Cable One Goes to the Source

For some cable operators, video-on-demand is the year's key deployment. At Cable One Inc., VOD might one day be a platform worth rolling out to its more than 720,000 customers. But for now, digital video recorders — or at least some of the functionality associated with the equipment — are more in demand.

When Cable One makes a decision on what new services to deploy and when — even if it flies against the grain of what its fellow MSOs are doing — executives from The Washington Post Co.'s multichannel unit believe they have consumer sensibilities on their side.

1,000 a month

That mindset comes from a long-running relationship with market research company Significance Inc., which doesn't let a month go by without surveying about 1,000 people in the areas Cable One serve.

A major VOD survey last fall indicated that the concept wouldn't take off in Cable One areas. Pause, playback and fast-forward features generated strong interest, though.

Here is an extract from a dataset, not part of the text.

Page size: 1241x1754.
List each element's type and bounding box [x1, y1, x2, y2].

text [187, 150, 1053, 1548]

"That you can do with the PVR," Significance president Nicholas Androulidakis said, referring to "personal" video recording. "Now we're exploring what kind of PVR technology Cable One should offer."

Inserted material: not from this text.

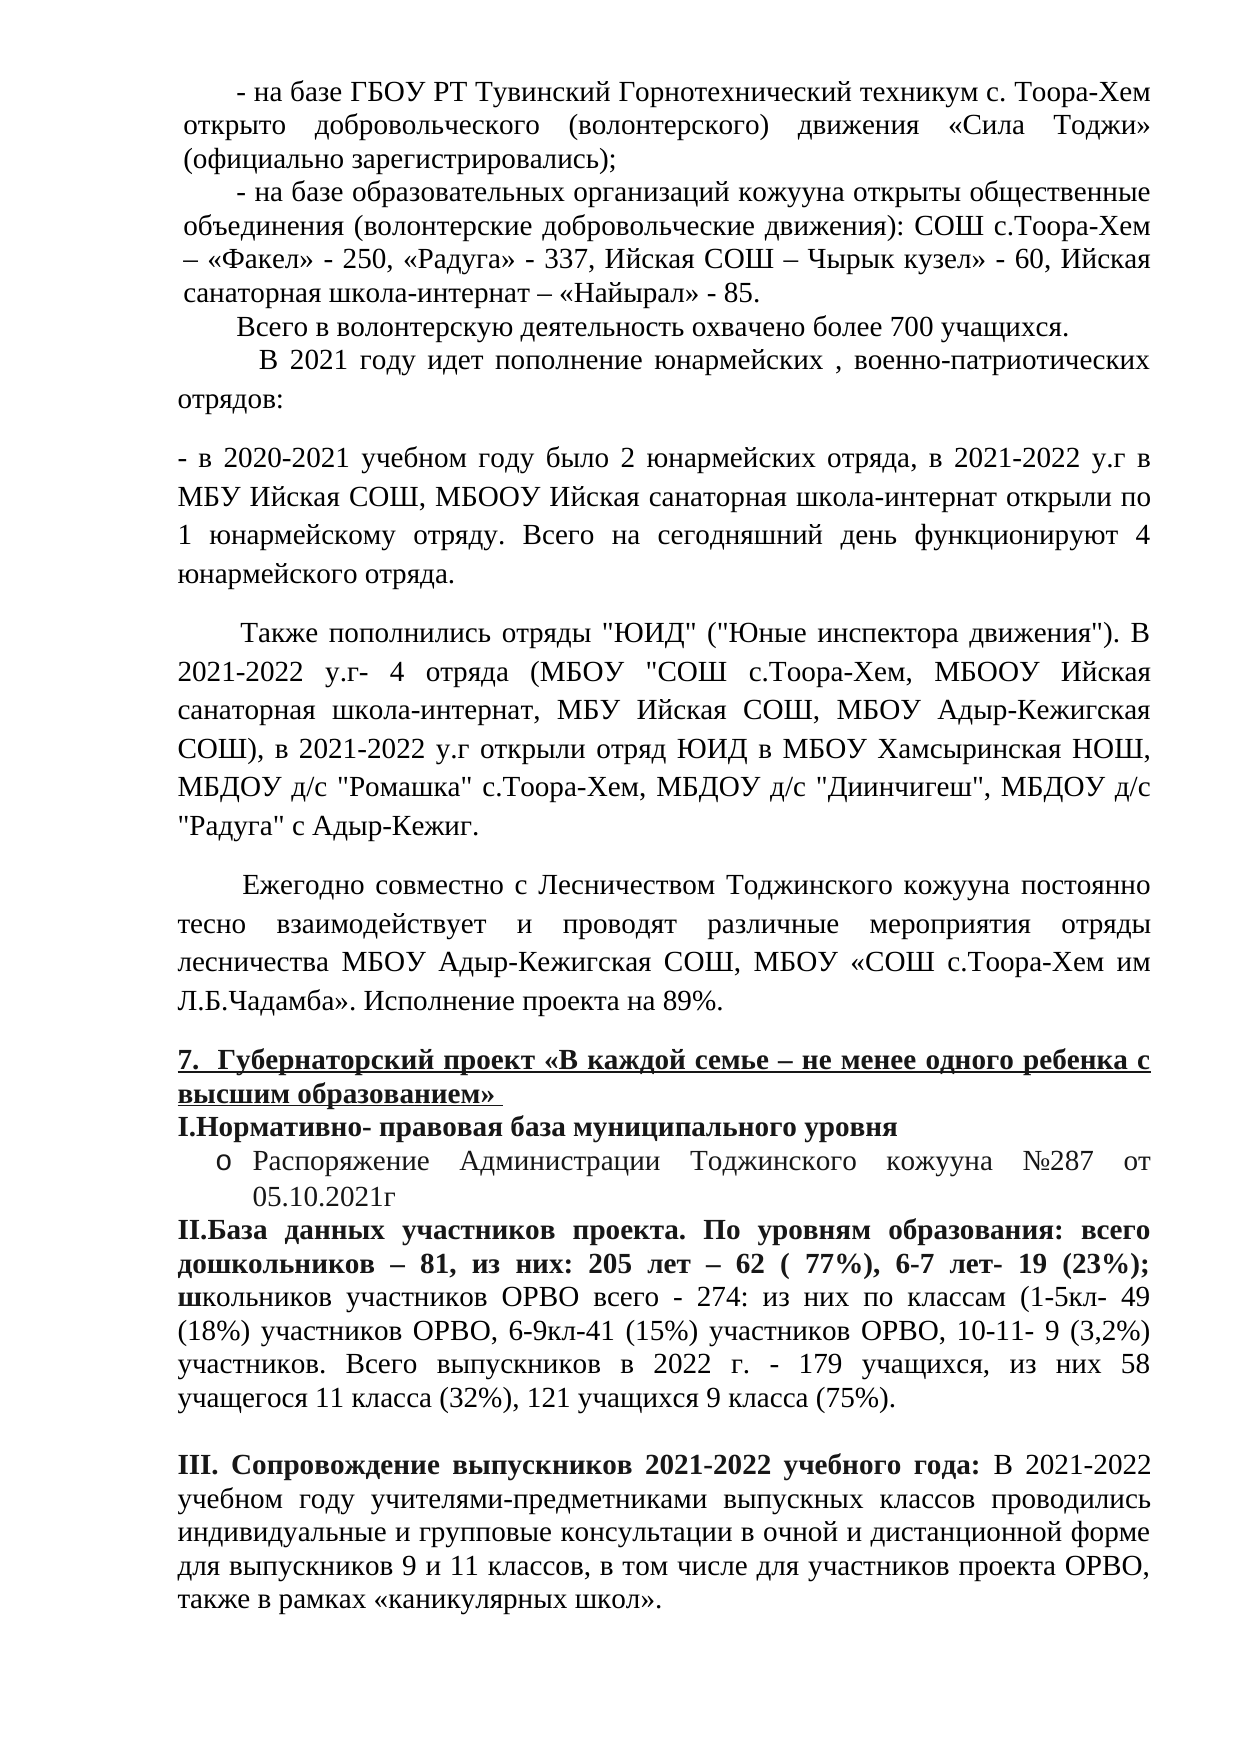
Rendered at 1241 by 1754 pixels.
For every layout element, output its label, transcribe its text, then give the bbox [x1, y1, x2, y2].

That research project will be wrapped up next month, after which several directions will be considered.

Since 1996, Significance Inc. has provided ongoing market, or strategic, research for Cable One, on topics ranging from digital services to service-call quality.

Jerry McKenna, Cable One's vice president of strategic marketing, credited Significance for unearthing valuable marketplace insights that led to numerous successful campaigns.

"Over the long term, it's helped us very much," he said. "Understanding your customers' needs makes you better able to meet their needs and get higher revenue per customer. The benefit of this approach, having them as an ongoing monitor, is you get constant customer and non-customer information."

Androulidakis, whose Upper Saddle River, N.J.-based company counts General Foods, Nikon, AT&T Corp., IBM, Citibank and Club Med as clients, loves Cable One.

"They respond quickly to what you provide. You have a flat management structure there, where everyone important comes to your presentation. You're not going through 12 levels to reach the CEO," Androulidakis said.

Cable One spends about $1 per subscriber a year on its work with Significance. Cost is one reason why more cable operators don't establish market-research relationships, McKenna and Androulidakis acknowledged. Perception is another, as the cable company knows better how to operate than an outside institution.

What firms like Significance offer, though, is a greater depth of knowledge about not only what people think about a particular service, but also who's delivering the service, McKenna added. "I can get that kind of information MSO-wide, by division and by individual systems, so we can measure performance in a more comprehensive way."

"If I can portray what subscribers and non-subscribers think and feel about their cable system, these owners can come up with the best ways to deal with those thoughts," noted Androulidakis. "This is not about taking the water temperature once a year or every three months. This is talking to cable customers, [satellite] customers, broadcast-TV consumers all the time."

In one early study, Significance found that outages topped the list of situations that shaped customer-service attitudes. Cable One management developed a number of practices to deal with outages and outage prevention. Since then, the number of outage instances per year has been reduced by 40%.

When Cable One introduced digital service for free at the end of 2000, Significance surveyed customers on various price points, which new digital-basic channels from a list of 60 subscribers wanted and how loyal customers would be once a charge was introduced.

Digital influence

The data influenced Cable One to offer its digital combination of multiplexed premium channels, pay-per-view, DMX Music and TV Guide Interactive for $8.95 per month in early 2002. Cable One entered 2003 with a 32% rate of digital penetration.

Twenty-three channels have been added since, including The Outdoor Channel and Outdoor Life Network. "The research showed that our most glaring programming need was for outdoor lifestyle content," McKenna said.

Among the future subjects Significance will tackle: voice-over-Internet protocol telephony, high-speed Web music services and high-definition TV.